College of Science, Jiangxi University of Science and Technology, Ganzhou, China.
Teaching Department of Basic Subjects, Jiangxi University of Science and Technology, Nanchang, China.
PLoS One. 2024 Sep 30;19(9):e0311129. doi: 10.1371/journal.pone.0311129. eCollection 2024.
This article explores the estimation of Shannon entropy and Rényi entropy based on the generalized inverse exponential distribution under the condition of stepwise Type II truncated samples. Firstly, we analyze the maximum likelihood estimation and interval estimation of Shannon entropy and Rényi entropy for the generalized inverse exponential distribution. In this process, we use the bootstrap method to construct confidence intervals for Shannon entropy and Rényi entropy. Next, we select the gamma distribution as the prior distribution and apply the Lindley approximation algorithm to calculate `estimates of Shannon entropy and Rényi entropy under different loss functions including Linex loss function, entropy loss function, and DeGroot loss function respectively. Afterwards, simulation is used to calculate estimates and corresponding mean square errors of Shannon entropy and Rényi entropy in GIED model. The research results show that under DeGroot loss function, estimation accuracy of Shannon entropy and Rényi entropy for generalized inverse exponential distribution is relatively high, overall Bayesian estimation performs better than maximum likelihood estimation. Finally, we demonstrate effectiveness of our estimation method in practical applications using a set of real data.

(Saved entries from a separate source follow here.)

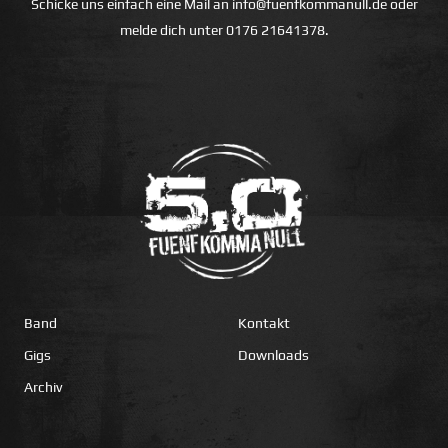
Schicke uns einfach eine Mail an
info@fuenfkommanull.de
oder
melde dich unter
0176 21641378
.
Band
Kontakt
Gigs
Downloads
Archiv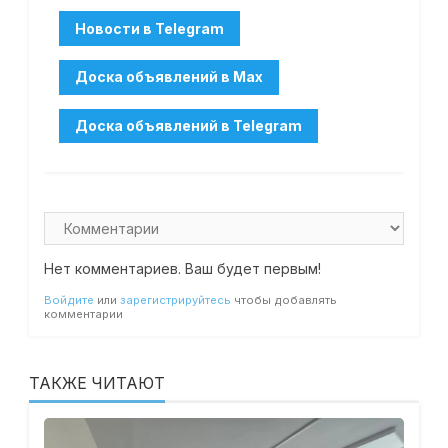
Нет комментариев. Ваш будет первым!
Войдите
или
зарегистрируйтесь
чтобы добавлять
комментарии
ТАКЖЕ ЧИТАЮТ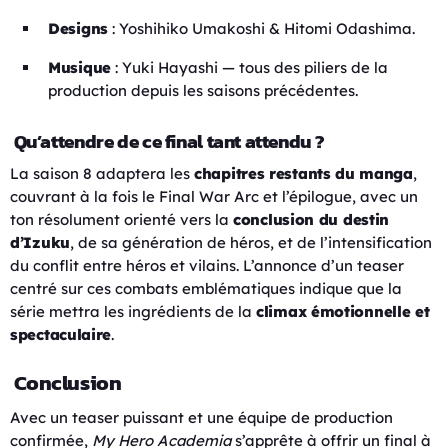
Designs
: Yoshihiko Umakoshi & Hitomi Odashima.
Musique
: Yuki Hayashi — tous des piliers de la
production depuis les saisons précédentes.
Qu’attendre de ce final tant attendu ?
La saison 8 adaptera les
chapitres restants du manga
,
couvrant à la fois le Final War Arc et l’épilogue, avec un
ton résolument orienté vers la
conclusion du destin
d’Izuku
, de sa génération de héros, et de l’intensification
du conflit entre héros et vilains. L’annonce d’un teaser
centré sur ces combats emblématiques indique que la
série mettra les ingrédients de la
climax émotionnelle et
spectaculaire
.
Conclusion
Avec un teaser puissant et une équipe de production
confirmée,
My Hero Academia
s’apprête à offrir un final à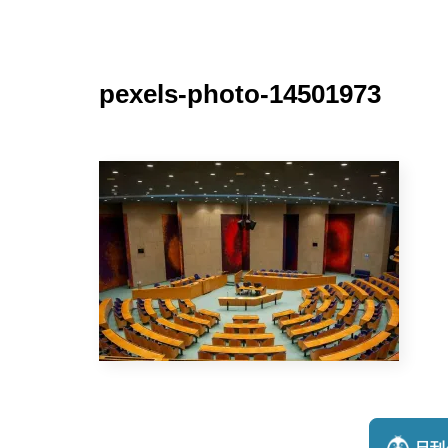
pexels-photo-14501973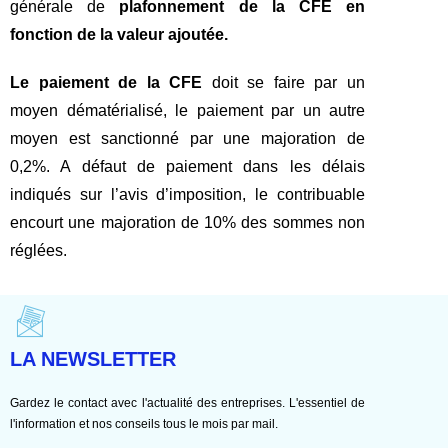
générale de
plafonnement de la CFE en
fonction de la valeur ajoutée.
Le paiement de la CFE
doit se faire par un
moyen dématérialisé, le paiement par un autre
moyen est sanctionné par une majoration de
0,2%. A défaut de paiement dans les délais
indiqués sur l’avis d’imposition, le contribuable
encourt une majoration de 10% des sommes non
réglées.
LA NEWSLETTER
Gardez le contact avec l'actualité des entreprises. L'essentiel de
l'information et nos conseils tous le mois par mail.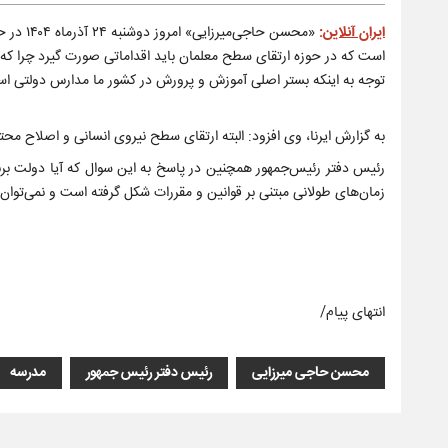
ایران آنلاین
:
«محسن ح
است که در حوزه ارتقای سطح معلمان باید اقداماتی صورت گیرد چرا که د
توجه به اینکه بستر اصلی آموزش و پرورش در کشور ما مدارس دولتی اس
به گزارش ایرنا، وی افزود: البته ارتقای سطح نیروی انسانی و اصلاح مح
رئیس دفتر رئیس‌جمهور همچنین در پاسخ به این سوال که آیا دولت بر
زمان‌های طولانی مبتنی بر قوانین و مقررات شکل گرفته است و نمی‌توان 
انتهای پیام/
محسن حاجی میرزایی
رئیس دفتر رئیس جمهور
مدرسه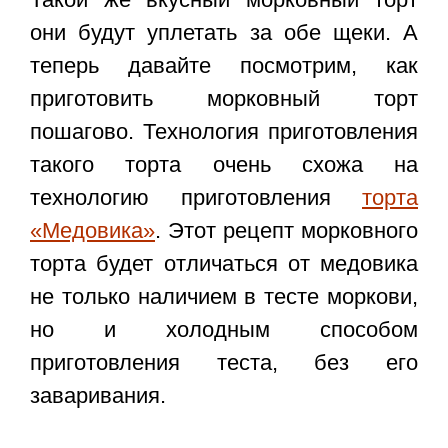
они будут уплетать за обе щеки. А
теперь давайте посмотрим,
как
приготовить морковный торт
пошагово
. Технология приготовления
такого торта очень схожа на
технологию приготовления
торта
«Медовика»
. Этот рецепт морковного
торта будет отличаться от медовика
не только наличием в тесте моркови,
но и холодным способом
приготовления теста, без его
заваривания.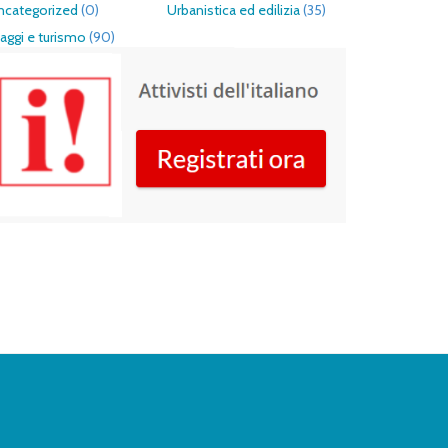
ncategorized
(0)
Urbanistica ed edilizia
(35)
aggi e turismo
(90)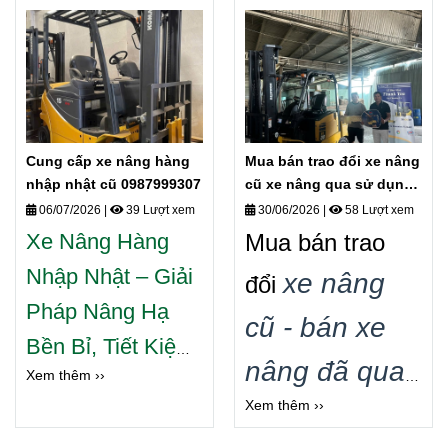
Bán xe nâng
cấp xe nâng
nhật cũ các loại
điện .
Gía rẻ
Cung cấp xe nâng hàng
Mua bán trao đổi xe nâng
nhập nhật cũ 0987999307
cũ xe nâng qua sử dụng
các loại
06/07/2026
|
39 Lượt xem
30/06/2026
|
58 Lượt xem
Xe Nâng Hàng
Mua bán trao
Nhập Nhật
– Giải
xe nâng
đổi
Pháp Nâng Hạ
cũ - bán xe
Bền Bỉ, Tiết Kiệm
nâng đã qua
Xem thêm ››
Cho Doanh
Xem thêm ››
sử dụng
Nghiệp
.
Cung cấp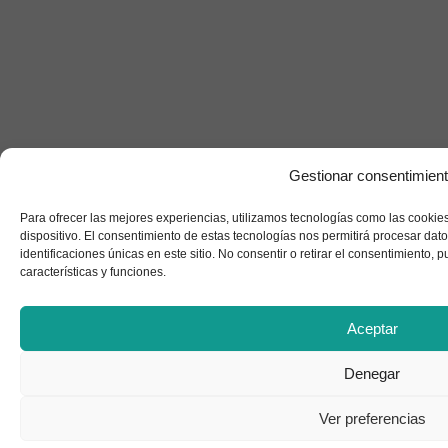
Gestionar consentimien
Para ofrecer las mejores experiencias, utilizamos tecnologías como las cookie
dispositivo. El consentimiento de estas tecnologías nos permitirá procesar d
identificaciones únicas en este sitio. No consentir o retirar el consentimiento,
Rebajas en tienda
características y funciones.
Aceptar
Denegar
Ahora tu Envío gratuito
Ver preferencias
para pedidos superiores a 25€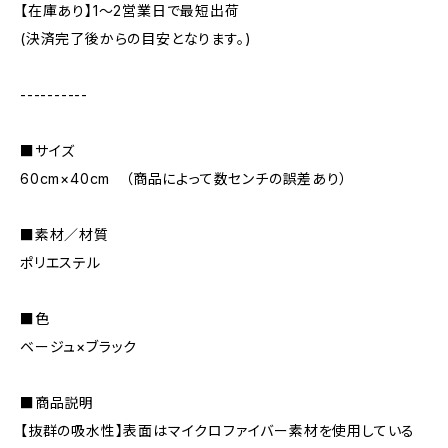
【在庫あり】1〜2営業日で最短出荷
(決済完了後からの目安となります。)
----------
■サイズ
60cm×40cm （商品によって数センチの誤差あり）
■素材／材質
ポリエステル
■色
ベージュ×ブラック
■商品説明
【抜群の吸水性】表面はマイクロファイバー素材を使用している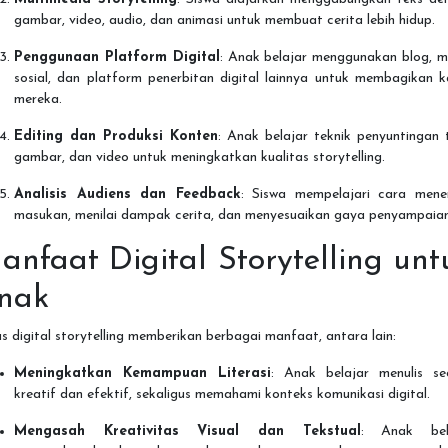
gambar, video, audio, dan animasi untuk membuat cerita lebih hidup.
Penggunaan Platform Digital
: Anak belajar menggunakan blog, m
sosial, dan platform penerbitan digital lainnya untuk membagikan k
mereka.
Editing dan Produksi Konten
: Anak belajar teknik penyuntingan 
gambar, dan video untuk meningkatkan kualitas storytelling.
Analisis Audiens dan Feedback
: Siswa mempelajari cara mene
masukan, menilai dampak cerita, dan menyesuaikan gaya penyampaian
anfaat Digital Storytelling unt
nak
s digital storytelling memberikan berbagai manfaat, antara lain:
Meningkatkan Kemampuan Literasi
: Anak belajar menulis se
kreatif dan efektif, sekaligus memahami konteks komunikasi digital.
Mengasah Kreativitas Visual dan Tekstual
: Anak bel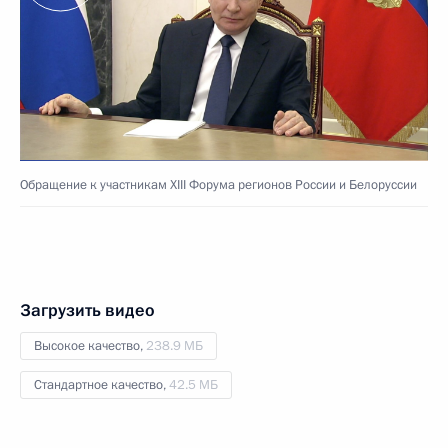
Обращение к участникам XIII Форума регионов России и Белоруссии
Загрузить видео
Высокое качество,
238.9 МБ
Стандартное качество,
42.5 МБ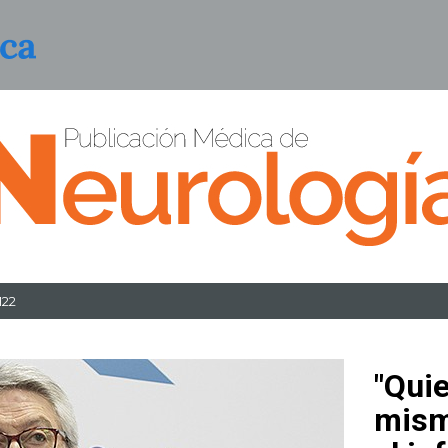
122
"Quie
mismo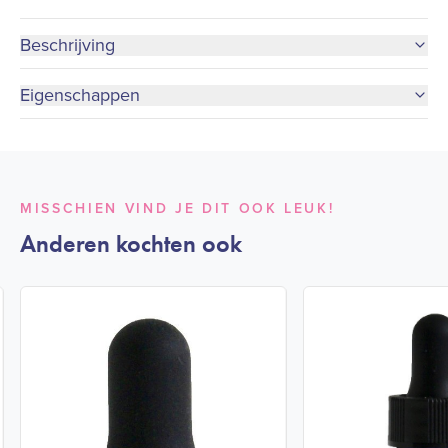
Beschrijving
Eigenschappen
MISSCHIEN VIND JE DIT OOK LEUK!
Anderen kochten ook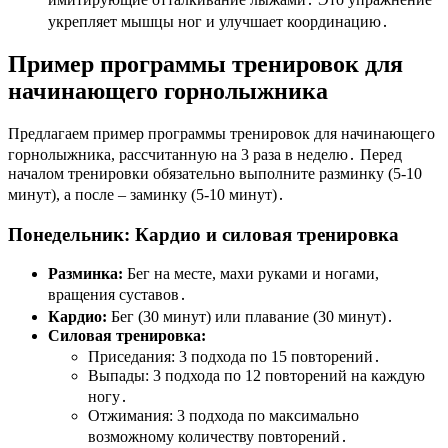
укрепляет мышцы ног и улучшает координацию․
Пример программы тренировок для
начинающего горнолыжника
Предлагаем пример программы тренировок для начинающего
горнолыжника, рассчитанную на 3 раза в неделю․ Перед
началом тренировки обязательно выполните разминку (5-10
минут), а после – заминку (5-10 минут)․
Понедельник: Кардио и силовая тренировка
Разминка:
Бег на месте, махи руками и ногами,
вращения суставов․
Кардио:
Бег (30 минут) или плавание (30 минут)․
Силовая тренировка:
Приседания: 3 подхода по 15 повторений․
Выпады: 3 подхода по 12 повторений на каждую
ногу․
Отжимания: 3 подхода по максимально
возможному количеству повторений․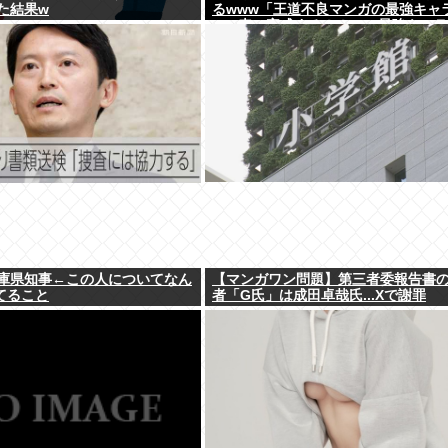
た結果w
るwww「王道不良マンガの最強キャ
Tier表」完成する！！この最強キャ
庫県知事←この人についてなん
【マンガワン問題】第三者委報告書
てること
者「G氏」は成田卓哉氏...Xで謝罪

本文探讨了在逐步型 II 截断样本条件下,广义逆指数分布的 Shannon 熵和 Renyi 熵的估计。首先,我们分析了广义逆指数分布的 Shannon 熵和 Renyi 熵的最大似然估计和区间估计。在此过程中,我们使用自举法来构建 Shannon 熵和 Renyi 熵的置信区间。接下来,我们选择伽马分布作为先验分布,并应用林德利近似算法分别计算不同损失函数下(包括 Linx 损失函数、熵损失函数和 DeGroot 损失函数)的 Shannon 熵和 Renyi 熵的估计值。然后,通过模拟计算 GIED 模型中 Shannon 熵和 Renyi 熵的估计值及其相应的均方误差。研究结果表明,在 DeGroot 损失函数下,广义逆指数分布的 Shannon 熵和 Renyi 熵的估计精度较高,总体而言,贝叶斯估计优于最大似然估计。最后,我们使用一组实际数据来演示我们的估计方法在实际应用中的有效性。